▶ _WHAT TO WORK ON_
For each line in the data below that has the word "cuboid", copy that line.

--------

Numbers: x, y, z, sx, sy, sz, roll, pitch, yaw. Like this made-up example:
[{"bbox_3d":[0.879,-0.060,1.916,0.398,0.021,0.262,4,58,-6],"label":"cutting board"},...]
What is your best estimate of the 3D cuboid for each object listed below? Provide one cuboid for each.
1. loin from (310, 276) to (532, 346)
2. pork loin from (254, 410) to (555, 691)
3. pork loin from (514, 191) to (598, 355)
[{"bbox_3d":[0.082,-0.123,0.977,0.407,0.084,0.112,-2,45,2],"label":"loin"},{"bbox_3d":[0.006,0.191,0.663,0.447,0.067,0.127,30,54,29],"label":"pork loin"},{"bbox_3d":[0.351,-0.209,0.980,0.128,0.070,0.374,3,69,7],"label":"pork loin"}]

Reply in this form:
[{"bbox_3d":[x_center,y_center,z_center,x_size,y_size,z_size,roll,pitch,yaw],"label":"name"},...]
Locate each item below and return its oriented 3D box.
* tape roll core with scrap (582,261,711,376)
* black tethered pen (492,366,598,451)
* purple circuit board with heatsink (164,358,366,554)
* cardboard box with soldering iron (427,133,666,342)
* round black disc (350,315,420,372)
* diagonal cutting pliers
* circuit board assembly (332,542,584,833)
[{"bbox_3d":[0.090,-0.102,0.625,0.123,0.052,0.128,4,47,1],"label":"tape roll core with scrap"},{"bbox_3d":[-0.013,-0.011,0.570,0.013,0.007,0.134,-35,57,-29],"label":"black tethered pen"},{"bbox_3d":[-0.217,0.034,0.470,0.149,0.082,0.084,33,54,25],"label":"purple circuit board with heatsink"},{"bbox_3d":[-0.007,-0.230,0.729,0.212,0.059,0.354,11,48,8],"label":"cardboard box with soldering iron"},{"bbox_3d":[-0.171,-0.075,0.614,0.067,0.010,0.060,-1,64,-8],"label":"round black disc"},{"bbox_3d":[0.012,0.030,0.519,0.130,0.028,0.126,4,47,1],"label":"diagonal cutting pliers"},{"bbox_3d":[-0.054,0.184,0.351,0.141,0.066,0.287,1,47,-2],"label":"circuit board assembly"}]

--------

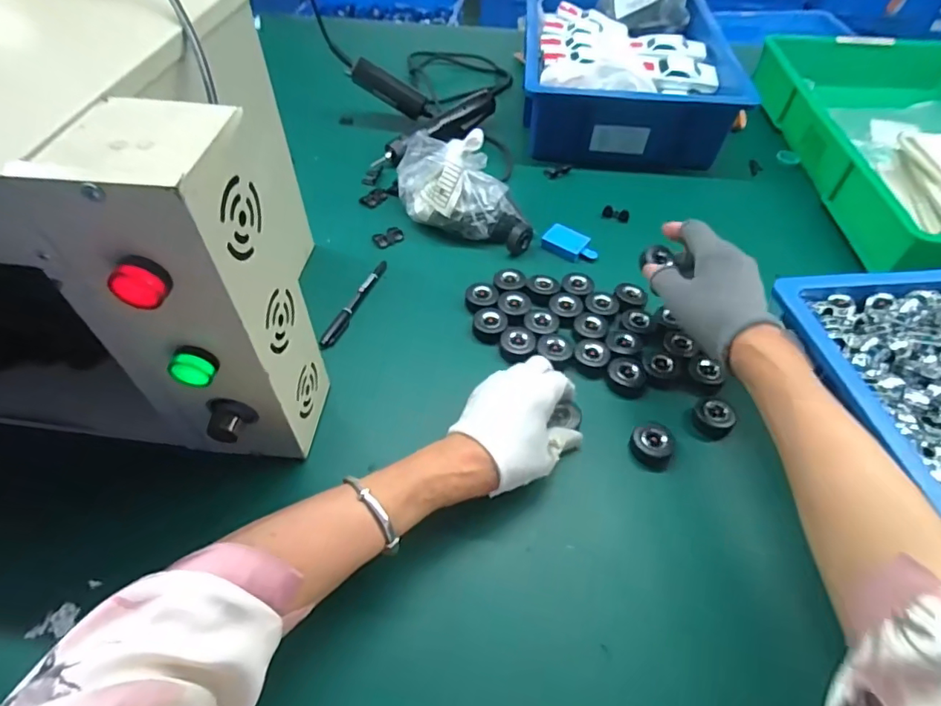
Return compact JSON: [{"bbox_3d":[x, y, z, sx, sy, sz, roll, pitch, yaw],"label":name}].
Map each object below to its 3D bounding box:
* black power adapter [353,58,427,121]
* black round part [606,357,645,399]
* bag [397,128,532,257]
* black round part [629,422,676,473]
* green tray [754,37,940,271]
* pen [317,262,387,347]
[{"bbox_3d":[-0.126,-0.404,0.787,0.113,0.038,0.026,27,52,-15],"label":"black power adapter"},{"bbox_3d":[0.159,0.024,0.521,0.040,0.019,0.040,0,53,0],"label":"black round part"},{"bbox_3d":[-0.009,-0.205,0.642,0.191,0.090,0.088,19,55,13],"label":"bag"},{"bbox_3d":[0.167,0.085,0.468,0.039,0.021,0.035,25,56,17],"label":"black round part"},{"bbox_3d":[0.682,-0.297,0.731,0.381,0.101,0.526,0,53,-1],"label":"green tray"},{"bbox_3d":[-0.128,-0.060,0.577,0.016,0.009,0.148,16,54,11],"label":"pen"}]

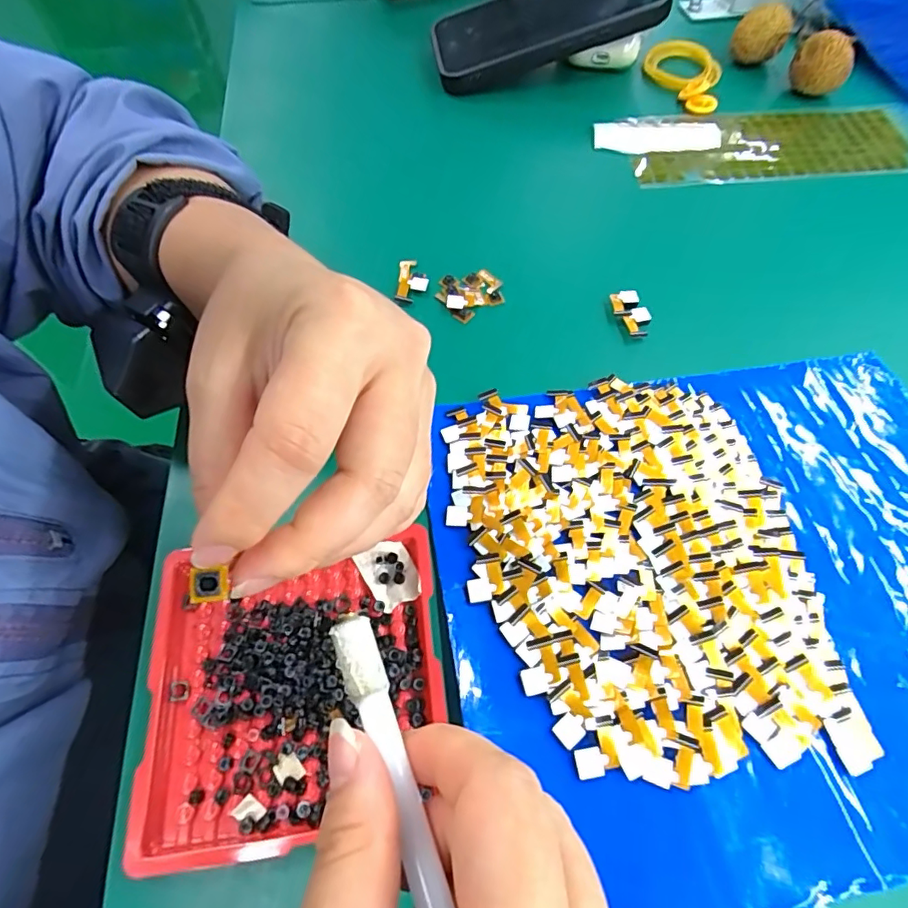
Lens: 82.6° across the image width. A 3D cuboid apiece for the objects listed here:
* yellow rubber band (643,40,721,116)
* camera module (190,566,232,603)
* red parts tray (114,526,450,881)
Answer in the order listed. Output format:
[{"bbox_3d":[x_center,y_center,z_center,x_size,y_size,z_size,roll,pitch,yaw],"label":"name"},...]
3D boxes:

--------

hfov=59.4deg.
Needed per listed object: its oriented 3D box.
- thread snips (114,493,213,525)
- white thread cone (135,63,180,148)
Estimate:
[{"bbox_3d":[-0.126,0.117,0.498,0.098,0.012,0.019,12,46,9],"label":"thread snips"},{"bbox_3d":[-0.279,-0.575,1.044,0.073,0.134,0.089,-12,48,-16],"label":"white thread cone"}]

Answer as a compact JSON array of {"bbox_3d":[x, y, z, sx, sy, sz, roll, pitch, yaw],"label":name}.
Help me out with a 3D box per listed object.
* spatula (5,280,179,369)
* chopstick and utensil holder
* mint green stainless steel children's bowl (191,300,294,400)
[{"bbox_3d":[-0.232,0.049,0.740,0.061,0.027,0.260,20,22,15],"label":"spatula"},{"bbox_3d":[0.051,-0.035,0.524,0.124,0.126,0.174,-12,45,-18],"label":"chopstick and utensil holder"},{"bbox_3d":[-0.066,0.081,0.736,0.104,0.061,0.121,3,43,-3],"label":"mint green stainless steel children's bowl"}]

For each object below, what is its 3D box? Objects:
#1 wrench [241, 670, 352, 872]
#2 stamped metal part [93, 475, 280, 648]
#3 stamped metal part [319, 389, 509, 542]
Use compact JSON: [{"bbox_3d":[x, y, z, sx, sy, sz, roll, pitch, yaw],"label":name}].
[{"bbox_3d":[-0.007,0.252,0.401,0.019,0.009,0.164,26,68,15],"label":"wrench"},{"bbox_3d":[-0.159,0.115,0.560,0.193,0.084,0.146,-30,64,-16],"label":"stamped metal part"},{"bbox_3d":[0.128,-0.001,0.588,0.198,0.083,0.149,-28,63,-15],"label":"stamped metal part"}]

--------

▶ _EXPECTED OUTPUT_
What is your best estimate of the 3D cuboid for each object listed below? Provide one cuboid for each.
Lens: 82.6° across the image width. A 3D cuboid apiece for the objects listed here:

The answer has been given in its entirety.